Supplied text:
↓
Early goals to Louis Fenton and Matthew Ridenton put the ninth-placed Phoenix into the box seat, and despite Aaron Mooy’s deflected effort that hauled City back into the contest with 70 minutes to play, it was a mere consolation effort.

Nix enjoying a new lease of A-League life

To play finals football, Wellington Phoenix must manoeuvre its way through an incredibly difficult run of fixtures which features every team in the top six, including another meeting with Melbourne City in four weeks’ time.

The overwhelming odds suggest this is a bridge too far, but coach Ernie Merrick and chairman Rob Morrison won’t care, and upon reflection, nor will the squad after a distraction filled 2015-16 A-League season.

The announcement of a 10-year license extension has deemed this season a joyous success. This team lives to fight another day and look to be enjoying their time on the park.

In a typically frantic opening period, goals to Fenton and Ridenton had the home support in raptures.
↑
Using the information:
1 - Using the match report, decide whether each statement agrees with it. Answer yes or no and quote the words that settle it.
(a) Aaron Mooy's goal for City came from a deflected shot.
(b) The Phoenix were in sixth place.
(c) The license extension runs for 10 years.
2 - Answer these questions from the match report.
(a) Who coaches Wellington Phoenix?
(b) When will the Phoenix play Melbourne City again?
(c) Which season does the report call distraction filled?

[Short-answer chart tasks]
↓
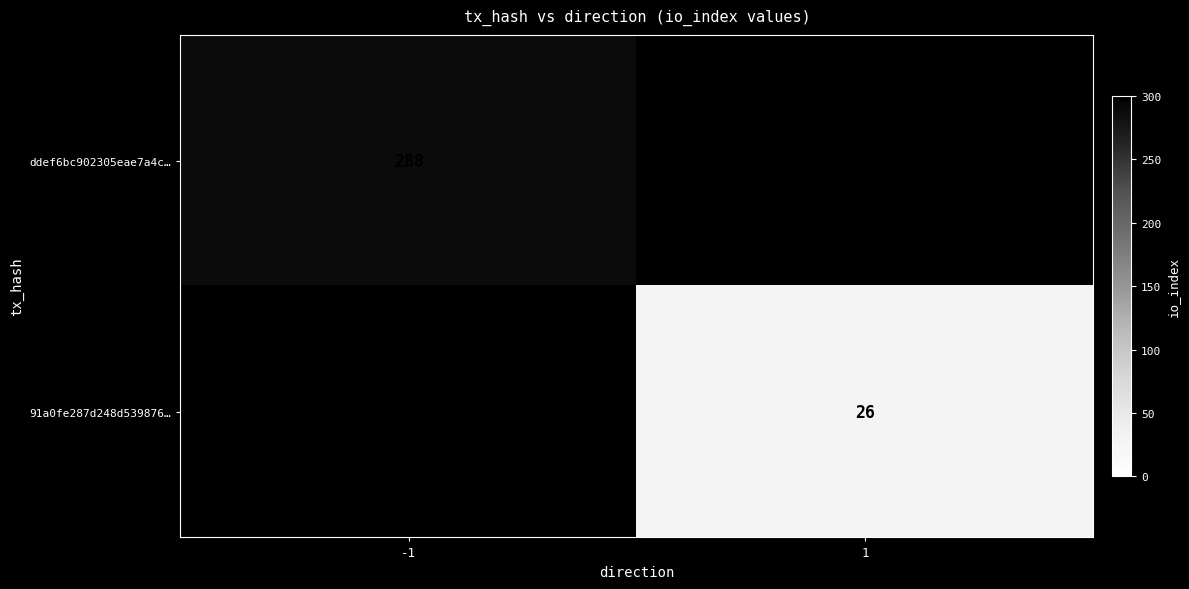

Is it true that 91a0fe287d248d539876… equals 16 at 1?

False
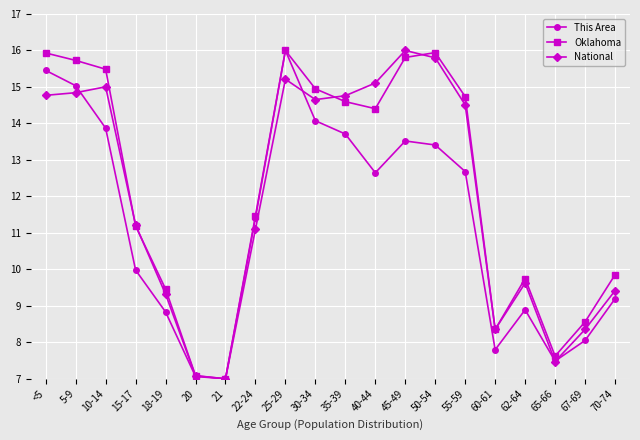

How many data points does each series have?

20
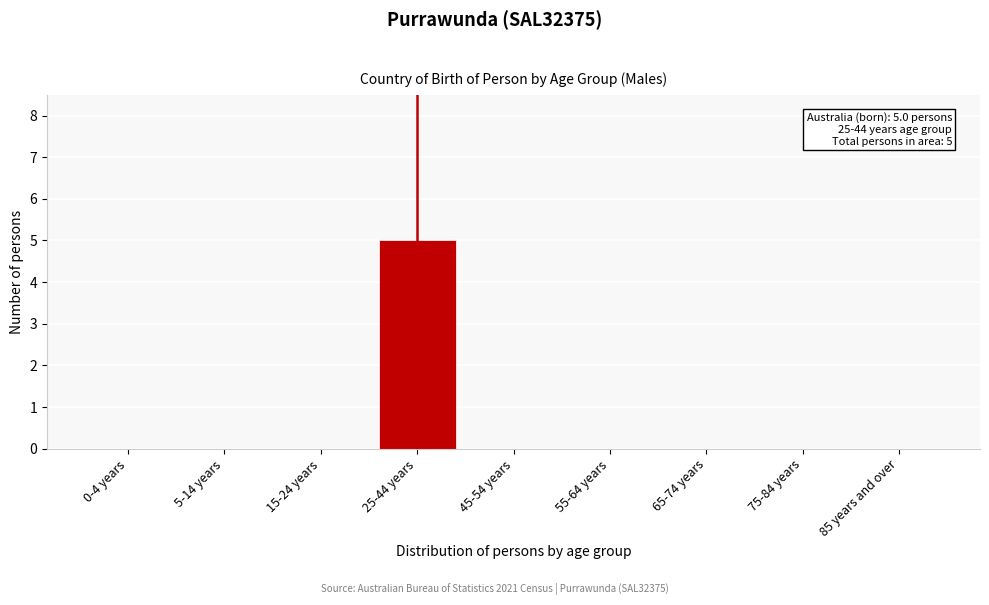

Reading left to right, transcribe all the data shown in this chart.

0-4 years=0	5-14 years=0	15-24 years=0	25-44 years=5	45-54 years=0	55-64 years=0	65-74 years=0	75-84 years=0	85 years and over=0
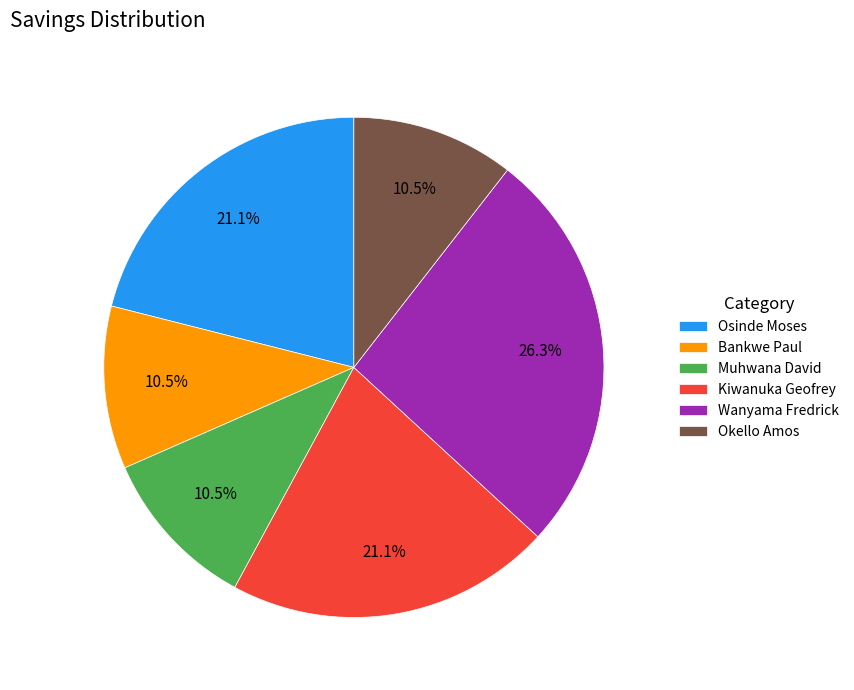

Does any single category account for the majority?

No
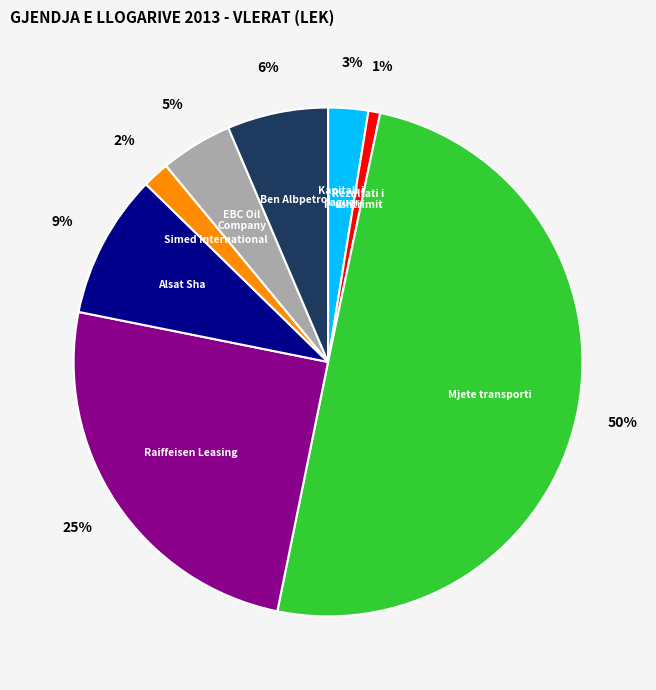

To the nearest percent, what is the difference between the largest and smallest slice percentages?

49%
↑
Written responses:
1 -
(a) Yes: "Aaron Mooy’s deflected effort"
(b) No: "the ninth-placed Phoenix"
(c) Yes: "The announcement of a 10-year license extension"

2 -
(a) Ernie Merrick
(b) In four weeks' time
(c) The 2015-16 A-League season